- _Text provided_:

Assume that we are working on a platform where the type long double
has a strictly greater precision than 64 bits. What is the fastest way to convert a given long double
to an ordinary double-precision number with some prescribed rounding (upward, downward, round-to-nearest, etc.)?
To make the question more precise, let me give a concrete example: Let N
be a given long double
, and M
be the double
whose value minimizes the (real) value M - N
such that M
> N
. This M
would be the upward rounded conversion I want to find.
Can I get away with setting the rounding mode of the FP environment appropriately and performing a simple cast (e.g. (double) N
)?
Clarification: You can assume that the platform supports the IEEE Standard for Floating-Point Arithmetic (IEEE 754).
Can I get away with setting the rounding mode of the FP environment appropriately and performing a simple cast (e.g. (double) N)?

- _Problem_:
Extend the forum post on rounding a long double to a double, picking up after its final sentence.

- _Given information_:

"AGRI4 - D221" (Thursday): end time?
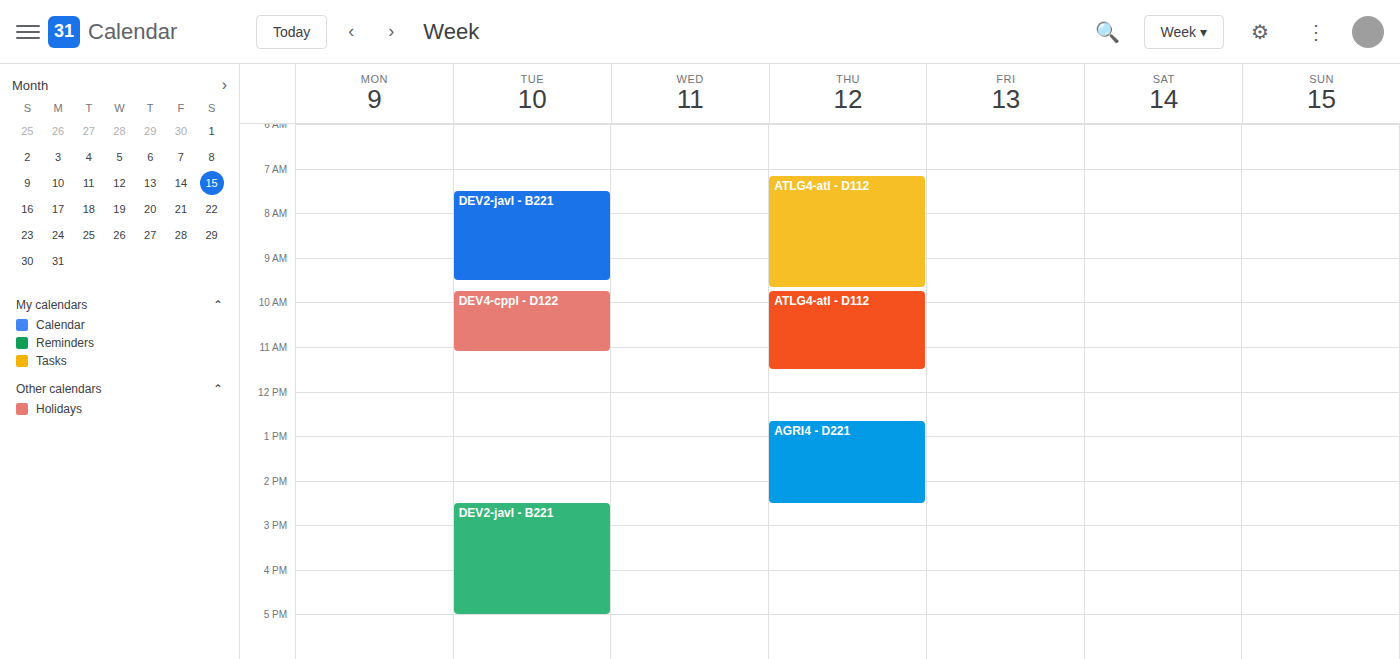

- _Final result_:
Yes, as long as the compiler implements the IEEE 754 (most of them do at least roughly). Conversion from one floating-point format to the other is one of the operations to which, according to IEEE 754, the rounding mode should apply. In order to convert from long double
to double
up, set the rounding mode to upwards and do the conversion.
In C99, which should be accepted by C++ compilers (I'm not sure a syntax is specified for C++):
#include <fenv.h>
#pragma STDC FENV_ACCESS ON
…
fesetround(FE_UPWARD);
double d = (double) ld;
PS: you may discover that your compiler does not implement #pragma STDC FENV_ACCESS ON
properly. Welcome to the club.